Defense Date

5-8-2025

Graduation Date

Winter 12-19-2025

Availability

Immediate Access

Submission Type

dissertation

Degree Name

PhD

Department

Health Care Ethics

School

McAnulty College and Graduate School of Liberal Arts

Committee Chair

Joris Gielen, PhD

Committee Member

Gerard Magill, PhD

Committee Member

Peter Osuji, PhD

Keywords

race-based medicine, precision medicine, technique, race in medicine, ethics of race

Abstract

This dissertation proposes that race-based medicine acts as a form of structural racism that is ethically indefensible. While it may be claimed to be a neutral diagnostic tool, the medical use of race as a biological proxy only further enforces the very hierarchies it purports to remediate, reinscribing inequity from conception to death.
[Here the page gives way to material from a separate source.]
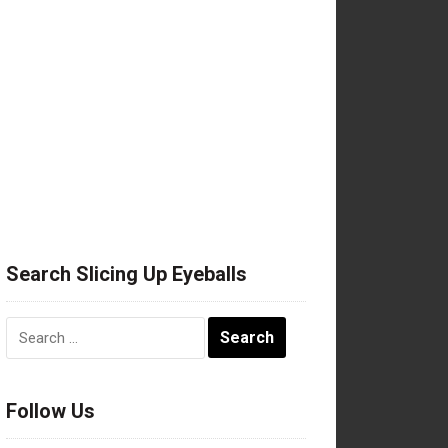
Search Slicing Up Eyeballs
Search
for:
Follow Us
Building off Jacques Ellul’s work on Technique, we interpret race-based medicine as a self-perpetuating system that values procedural expediency over moral accountability. In nine chapters, the analysis follows the ways this technique is manifested in genetics and assisted reproduction, where commodified racial selection preserves social hierarchies; in maternal mortality and pain treatment, where implicit bias and paternalism render minority suffering invisible; and in research ethics and medical education, where race continues to structure inquiry and pedagogy. Taken together, these practices create a resilient architecture of inequality that warps the science and the ethics of care. Viewing this from a bioethical perspective, this dissertation shows how the persistence of racial categorization is incompatible with the principles of justice, autonomy, and nonmaleficence. It concludes by advocating for a two-tiered reform: a microethical emphasis on clinician-patient communication as an immediate corrective, and a gradual shift toward precision medicine based on genetic individuality, rather than racial typology. In the end, this study recasts race-based medicine not as a matter of scientific advancement, but as a moral failure that must be dismantled if medicine is to serve all patients equitably and with integrity.